What is expected:
Write out word for word the stretch of data from its beginning through the line containing "20: (187, 70)". Leave the pictures out of your answer.

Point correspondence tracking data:
*** Begin section ***
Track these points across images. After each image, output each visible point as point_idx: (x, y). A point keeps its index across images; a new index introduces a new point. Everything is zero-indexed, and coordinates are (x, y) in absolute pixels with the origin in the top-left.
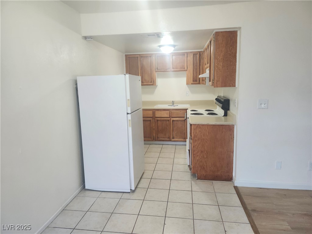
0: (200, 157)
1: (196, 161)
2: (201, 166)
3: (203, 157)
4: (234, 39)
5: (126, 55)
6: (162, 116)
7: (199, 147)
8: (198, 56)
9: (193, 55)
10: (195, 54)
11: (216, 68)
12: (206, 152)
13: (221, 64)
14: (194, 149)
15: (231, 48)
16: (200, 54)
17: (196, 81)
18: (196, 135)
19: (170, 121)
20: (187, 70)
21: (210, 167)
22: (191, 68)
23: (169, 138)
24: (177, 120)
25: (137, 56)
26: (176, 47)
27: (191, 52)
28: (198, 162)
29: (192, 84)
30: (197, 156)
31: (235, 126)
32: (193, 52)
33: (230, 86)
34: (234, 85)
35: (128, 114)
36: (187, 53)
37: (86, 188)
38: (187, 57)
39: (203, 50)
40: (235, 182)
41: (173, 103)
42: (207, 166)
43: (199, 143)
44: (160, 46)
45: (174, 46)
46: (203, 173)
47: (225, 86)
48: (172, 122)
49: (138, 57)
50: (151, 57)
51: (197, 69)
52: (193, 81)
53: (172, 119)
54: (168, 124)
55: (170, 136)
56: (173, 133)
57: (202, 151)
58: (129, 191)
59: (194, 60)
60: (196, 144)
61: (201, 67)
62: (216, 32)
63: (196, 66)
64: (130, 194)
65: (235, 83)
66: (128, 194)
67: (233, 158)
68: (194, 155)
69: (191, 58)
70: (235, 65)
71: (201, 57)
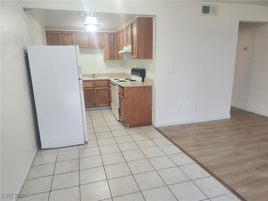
0: (131, 111)
1: (128, 115)
2: (132, 118)
3: (133, 111)
4: (151, 23)
5: (46, 32)
6: (87, 87)
7: (130, 104)
8: (112, 36)
9: (108, 35)
10: (110, 35)
11: (140, 45)
12: (135, 107)
13: (143, 42)
14: (127, 106)
15: (149, 30)
16: (114, 35)
17: (112, 57)
18: (128, 95)
19: (94, 90)
20: (104, 48)
21: (138, 118)
22: (107, 46)
23: (94, 104)
24: (100, 89)
25: (58, 32)
26: (99, 27)
27: (106, 33)
28: (130, 115)
29: (109, 59)
30: (129, 110)
31: (153, 87)
32: (108, 33)
33: (149, 58)
34: (151, 58)
35: (79, 79)
36: (104, 33)
37: (43, 148)
38: (104, 37)
39: (116, 32)
40: (155, 124)
41: (93, 75)
42: (135, 117)
43: (130, 101)
44: (85, 25)
45: (98, 26)
46: (133, 123)
47: (146, 58)
48: (96, 91)
49: (59, 34)
50: (71, 34)
51: (112, 47)
52: (110, 57)
53: (96, 88)
54: (93, 93)
55: (95, 103)
56: (98, 100)
57: (132, 107)
58: (84, 143)
59: (110, 39)
60: (127, 102)
61: (115, 46)
62: (139, 17)
63: (111, 44)
64: (85, 145)
65: (152, 56)
66: (83, 145)
67: (152, 109)
68: (126, 110)
69: (106, 37)
70: (152, 43)
71: (114, 37)
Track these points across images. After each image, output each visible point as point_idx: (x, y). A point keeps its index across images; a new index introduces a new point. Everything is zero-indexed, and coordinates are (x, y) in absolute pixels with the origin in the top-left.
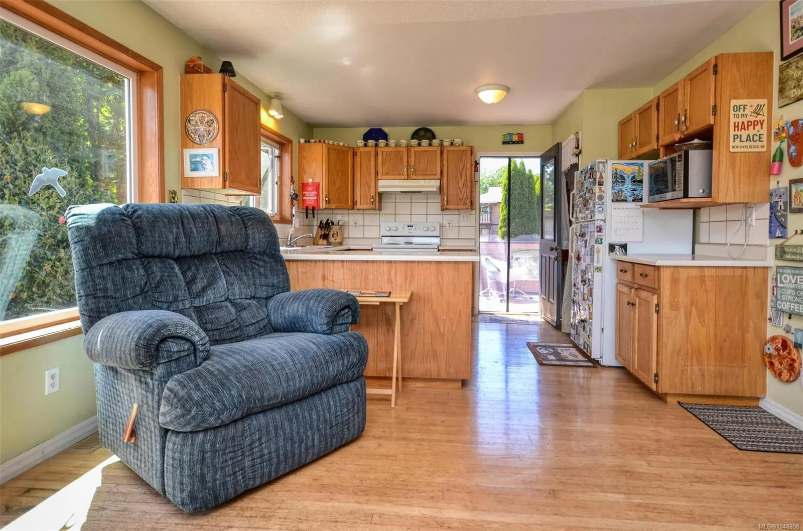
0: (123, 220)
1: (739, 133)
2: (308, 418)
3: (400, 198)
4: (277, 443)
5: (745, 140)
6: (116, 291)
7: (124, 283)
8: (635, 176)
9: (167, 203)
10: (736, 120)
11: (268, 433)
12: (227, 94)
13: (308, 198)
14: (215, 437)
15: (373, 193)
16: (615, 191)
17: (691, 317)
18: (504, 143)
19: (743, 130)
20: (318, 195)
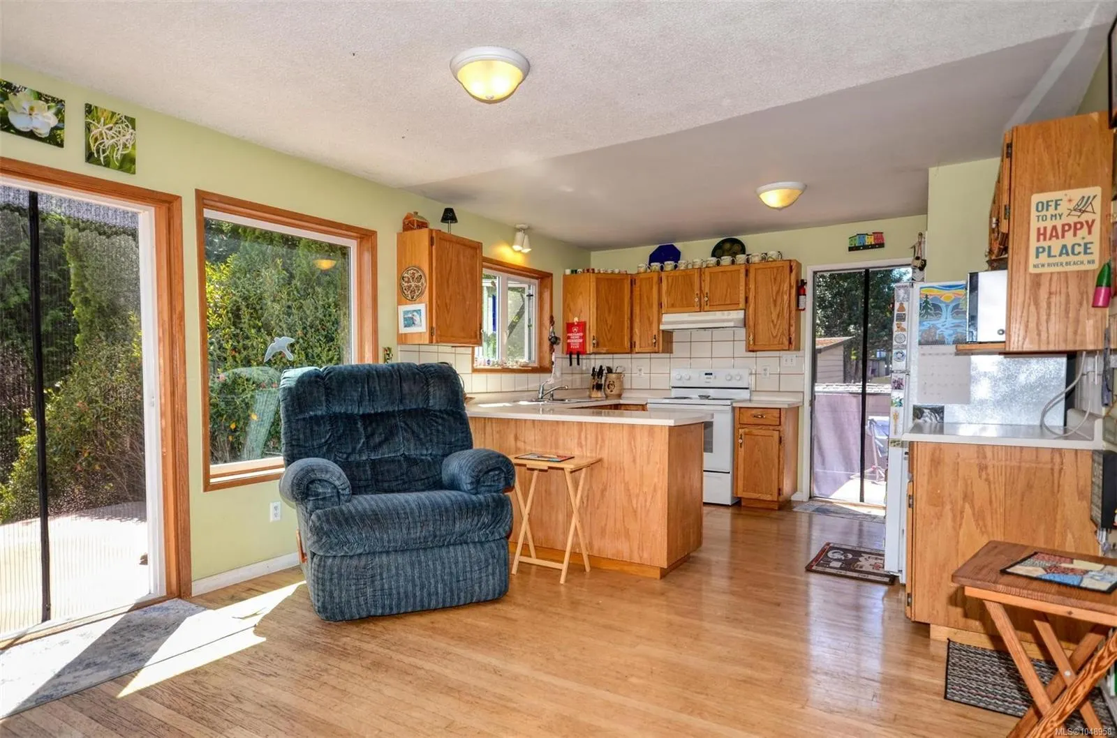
*** End section ***
Final answer:
Track these points across images. After each image, output each visible point as point_idx: (x, y). A point keeps its index across images; a new index introduces a new point. Everything is zero-indexed, and coordinates are (x, y) in absolute pixels with the origin in the top-left.
0: (200, 157)
1: (196, 161)
2: (201, 166)
3: (203, 157)
4: (234, 39)
5: (126, 55)
6: (162, 116)
7: (199, 147)
8: (198, 56)
9: (193, 55)
10: (195, 54)
11: (216, 68)
12: (206, 152)
13: (221, 64)
14: (194, 149)
15: (231, 48)
16: (200, 54)
17: (196, 81)
18: (196, 135)
19: (170, 121)
20: (187, 70)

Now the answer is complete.